Cependant, des critiques comme M. Balloux et Dr Prasad ont noté des faiblesses majeures dans cette étude. Les «effets» protecteurs observés dans l’étude ne sont pas toujours «statistiquement significatifs» (certains le sont, mais pas tous), c’est-à-dire que ces effets sont souvent trop minces pour qu’on puisse dire s’ils sont «réels» ou simplement dus à des fluctuations aléatoires. En outre, l’effet protecteur observé était entièrement concentré chez les 50 ans et plus — le masque ne semblait faire aucune différence chez les moins de 50 ans. Et l’efficacité des «masques maison» en tissu n’apparaissait pas dans toutes les mesures de l’étude, en tout cas pas autant que celle des masques chirurgicaux (voir p. 23 à 28 de l’étude). Comme l’ont signalé M. Balloux, Dr Prasad et d’autres, ce genre de «trous» ou d’«incohérences» apparentes rendent les résultats moins convaincants qu’ils ne le seraient autrement.
Maintenant, cela ne reste toujours bien qu’une seule étude. Alors est-ce que le reste de la littérature scientifique justifie généralement le port du masque obligatoire ? Dans l’ensemble, oui, les données vont dans ce sens-là, mais elles ne sont pas toujours de grande qualité, et les effets mesurés ne sont pas toujours énormes. Par exemple, une modélisation récente de l’Université de Bristol basée sur un très vaste sondage sur le port du masque (20 millions de répondants dans 92 pays !) a conclu en juin dernier que le masque réduit la transmission de la COVID-19 par «environ 25 % si tout le monde le porte» (mon soulignement). C’est déjà ça de pris, remarquez, et c’est très bien, mais ce n’est pas miraculeux non plus.

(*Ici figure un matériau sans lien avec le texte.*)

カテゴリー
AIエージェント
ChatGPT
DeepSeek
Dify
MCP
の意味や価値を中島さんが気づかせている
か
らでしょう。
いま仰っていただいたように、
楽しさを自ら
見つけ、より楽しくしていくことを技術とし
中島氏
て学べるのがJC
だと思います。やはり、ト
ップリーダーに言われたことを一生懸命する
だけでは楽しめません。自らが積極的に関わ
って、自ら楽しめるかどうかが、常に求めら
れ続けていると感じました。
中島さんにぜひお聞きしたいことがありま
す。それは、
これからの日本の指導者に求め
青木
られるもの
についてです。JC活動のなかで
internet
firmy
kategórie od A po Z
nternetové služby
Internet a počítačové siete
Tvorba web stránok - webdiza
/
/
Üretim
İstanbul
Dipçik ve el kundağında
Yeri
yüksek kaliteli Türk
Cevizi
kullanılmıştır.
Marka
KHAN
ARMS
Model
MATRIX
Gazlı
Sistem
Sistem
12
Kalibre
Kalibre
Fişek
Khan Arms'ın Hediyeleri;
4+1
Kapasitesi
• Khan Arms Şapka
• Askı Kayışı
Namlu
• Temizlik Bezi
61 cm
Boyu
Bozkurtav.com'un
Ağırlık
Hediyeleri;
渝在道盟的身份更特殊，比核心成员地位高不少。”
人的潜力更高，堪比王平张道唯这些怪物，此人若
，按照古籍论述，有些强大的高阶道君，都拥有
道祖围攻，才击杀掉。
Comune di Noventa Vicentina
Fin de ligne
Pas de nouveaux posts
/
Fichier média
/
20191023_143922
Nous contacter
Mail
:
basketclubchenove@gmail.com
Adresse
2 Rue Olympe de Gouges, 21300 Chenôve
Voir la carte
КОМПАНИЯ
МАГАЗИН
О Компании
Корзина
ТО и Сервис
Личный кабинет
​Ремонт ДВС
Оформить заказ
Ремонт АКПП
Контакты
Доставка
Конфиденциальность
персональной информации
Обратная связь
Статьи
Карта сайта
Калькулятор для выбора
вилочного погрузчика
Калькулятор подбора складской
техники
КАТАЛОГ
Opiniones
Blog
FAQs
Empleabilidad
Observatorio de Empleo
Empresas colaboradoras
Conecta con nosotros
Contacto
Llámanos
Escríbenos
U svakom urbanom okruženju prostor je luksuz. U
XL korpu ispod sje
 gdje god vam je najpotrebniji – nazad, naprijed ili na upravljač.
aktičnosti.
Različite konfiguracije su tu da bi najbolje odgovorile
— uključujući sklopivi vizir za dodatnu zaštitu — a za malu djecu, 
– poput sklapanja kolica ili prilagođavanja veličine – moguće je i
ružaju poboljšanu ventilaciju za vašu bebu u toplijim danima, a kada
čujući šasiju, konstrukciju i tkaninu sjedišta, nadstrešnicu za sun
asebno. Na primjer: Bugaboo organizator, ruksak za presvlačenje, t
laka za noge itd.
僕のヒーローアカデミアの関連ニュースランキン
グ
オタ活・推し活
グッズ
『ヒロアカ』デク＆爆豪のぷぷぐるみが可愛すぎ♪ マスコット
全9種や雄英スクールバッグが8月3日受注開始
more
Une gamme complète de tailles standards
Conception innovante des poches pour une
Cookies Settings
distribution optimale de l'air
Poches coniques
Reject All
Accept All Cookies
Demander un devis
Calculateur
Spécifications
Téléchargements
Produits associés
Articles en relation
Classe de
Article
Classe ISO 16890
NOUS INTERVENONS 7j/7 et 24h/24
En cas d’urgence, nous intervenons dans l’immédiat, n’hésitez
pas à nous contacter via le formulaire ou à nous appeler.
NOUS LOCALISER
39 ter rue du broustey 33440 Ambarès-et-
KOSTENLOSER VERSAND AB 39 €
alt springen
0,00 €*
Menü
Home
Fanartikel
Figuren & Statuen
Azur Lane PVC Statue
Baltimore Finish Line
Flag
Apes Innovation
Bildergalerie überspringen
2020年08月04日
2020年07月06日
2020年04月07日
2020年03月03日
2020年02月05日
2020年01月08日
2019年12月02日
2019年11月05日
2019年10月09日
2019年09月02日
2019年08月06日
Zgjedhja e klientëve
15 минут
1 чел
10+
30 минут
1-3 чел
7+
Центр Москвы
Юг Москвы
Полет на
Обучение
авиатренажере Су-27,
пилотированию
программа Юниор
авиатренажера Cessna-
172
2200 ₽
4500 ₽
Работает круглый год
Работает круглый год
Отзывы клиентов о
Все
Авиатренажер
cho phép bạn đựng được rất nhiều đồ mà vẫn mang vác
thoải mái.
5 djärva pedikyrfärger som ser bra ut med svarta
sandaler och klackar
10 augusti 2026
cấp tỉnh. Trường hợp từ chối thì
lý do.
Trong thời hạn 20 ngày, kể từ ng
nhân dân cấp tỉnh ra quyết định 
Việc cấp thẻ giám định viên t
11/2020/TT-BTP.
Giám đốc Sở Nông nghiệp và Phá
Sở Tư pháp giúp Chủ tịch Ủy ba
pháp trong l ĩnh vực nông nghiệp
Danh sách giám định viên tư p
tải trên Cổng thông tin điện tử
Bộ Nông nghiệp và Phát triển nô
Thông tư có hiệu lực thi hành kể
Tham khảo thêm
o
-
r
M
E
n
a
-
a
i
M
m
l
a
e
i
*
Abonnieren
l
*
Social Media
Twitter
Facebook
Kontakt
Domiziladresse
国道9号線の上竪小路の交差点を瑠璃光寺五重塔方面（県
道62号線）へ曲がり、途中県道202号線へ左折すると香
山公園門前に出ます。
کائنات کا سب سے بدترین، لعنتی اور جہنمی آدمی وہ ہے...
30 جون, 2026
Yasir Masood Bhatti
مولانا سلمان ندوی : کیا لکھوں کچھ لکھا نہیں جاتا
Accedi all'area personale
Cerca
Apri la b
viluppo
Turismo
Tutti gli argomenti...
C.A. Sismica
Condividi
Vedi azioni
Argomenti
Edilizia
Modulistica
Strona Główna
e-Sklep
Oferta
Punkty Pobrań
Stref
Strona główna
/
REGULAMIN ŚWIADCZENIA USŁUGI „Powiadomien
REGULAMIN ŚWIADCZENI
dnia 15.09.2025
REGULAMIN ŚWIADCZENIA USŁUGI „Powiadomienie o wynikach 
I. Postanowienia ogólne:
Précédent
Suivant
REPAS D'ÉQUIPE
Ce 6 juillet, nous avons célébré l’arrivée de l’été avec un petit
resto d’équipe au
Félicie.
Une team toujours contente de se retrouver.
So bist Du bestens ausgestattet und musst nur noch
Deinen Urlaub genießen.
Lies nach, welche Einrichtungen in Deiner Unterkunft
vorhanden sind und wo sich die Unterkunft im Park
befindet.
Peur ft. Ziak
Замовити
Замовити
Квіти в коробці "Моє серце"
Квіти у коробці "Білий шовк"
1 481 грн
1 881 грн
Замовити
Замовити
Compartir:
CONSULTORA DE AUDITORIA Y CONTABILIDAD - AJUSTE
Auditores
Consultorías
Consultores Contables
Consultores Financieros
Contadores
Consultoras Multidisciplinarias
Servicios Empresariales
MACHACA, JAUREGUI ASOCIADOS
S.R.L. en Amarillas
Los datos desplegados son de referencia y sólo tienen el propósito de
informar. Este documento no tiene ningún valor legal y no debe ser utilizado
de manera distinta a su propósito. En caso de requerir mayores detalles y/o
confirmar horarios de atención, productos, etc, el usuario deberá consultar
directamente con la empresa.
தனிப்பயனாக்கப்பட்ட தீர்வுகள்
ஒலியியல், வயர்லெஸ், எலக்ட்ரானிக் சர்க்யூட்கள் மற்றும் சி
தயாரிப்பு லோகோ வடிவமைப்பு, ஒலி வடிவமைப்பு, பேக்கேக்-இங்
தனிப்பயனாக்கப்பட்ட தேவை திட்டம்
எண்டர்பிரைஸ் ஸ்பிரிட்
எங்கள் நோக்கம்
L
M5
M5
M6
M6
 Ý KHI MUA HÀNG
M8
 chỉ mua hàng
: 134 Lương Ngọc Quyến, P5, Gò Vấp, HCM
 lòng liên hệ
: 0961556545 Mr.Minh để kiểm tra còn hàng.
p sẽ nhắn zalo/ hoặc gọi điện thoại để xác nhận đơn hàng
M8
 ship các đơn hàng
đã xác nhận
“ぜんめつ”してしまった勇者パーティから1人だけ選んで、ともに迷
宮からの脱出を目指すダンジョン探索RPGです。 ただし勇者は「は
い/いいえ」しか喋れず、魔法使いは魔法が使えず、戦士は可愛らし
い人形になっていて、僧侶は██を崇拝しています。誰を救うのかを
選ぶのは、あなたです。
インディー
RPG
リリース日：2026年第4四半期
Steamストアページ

De la même manière, une revue de la littérature scientifique parue en juillet dans EclinicalMedicine a trouvé 21 études comparant des «grands groupes» (régions ou pays) selon qu’ils étaient soumis ou non à une obligation de se masquer dans les endroits publics. Et les 21 ont conclu que le masque fonctionne à des degrés variables, mais les auteurs de la revue notent par ailleurs que ces données-là ne sont pas d’une très grande qualité, pour les raisons que j’ai énumérées plus haut (on ne sait pas jusqu’à quel point le masque était vraiment porté ou non, quelles autres mesures sanitaires étaient en vigueur, etc.). Cela ne signifie pas pour autant que le port du masque n’a aucune base scientifique. Quand on met ensemble tous les types d’évidence — les études qui comparent des juridictions différentes, les essais cliniques dans des hôpitaux ou d’autres milieux, les tests mécaniques qui montrent que même les masques en tissu retiennent une part substantielle des particules fines, etc. —, le portrait global qui s’en dégage est que les masques semblent bel et bien donner des résultats, indiquait une revue de la littérature publiée en début d’années dans les PNAS.
Mais ce n’est pas pour rien qu’elle fondait ses conclusions sur la «prépondérance de la preuve» (ce qui a la plus de chance d’être vrai), et non sur une preuve formelle : au risque de me répéter, c’est une question qui est très difficile à étudier, surtout à l’échelle de populations entières et en pleine crise sanitaire. Alors même s’il semble que les masques fonctionnent, il n’est ni anormal, ni vraiment étonnant de voir des scientifiques sérieux comme M. Balloux et Dr Prasad émettre des doutes.
VERDICT
«Pas faux», comme disait l’autre. Le port du masque ne repose pas sur rien, loin de là : dans l’ensemble, la littérature scientifique penche de ce côté. Mais la qualité des données n’est pas particulièrement grande non plus parce qu’il est généralement impossible de faire des essais bien contrôlés et randomisés «dans la communauté», sur des populations entières.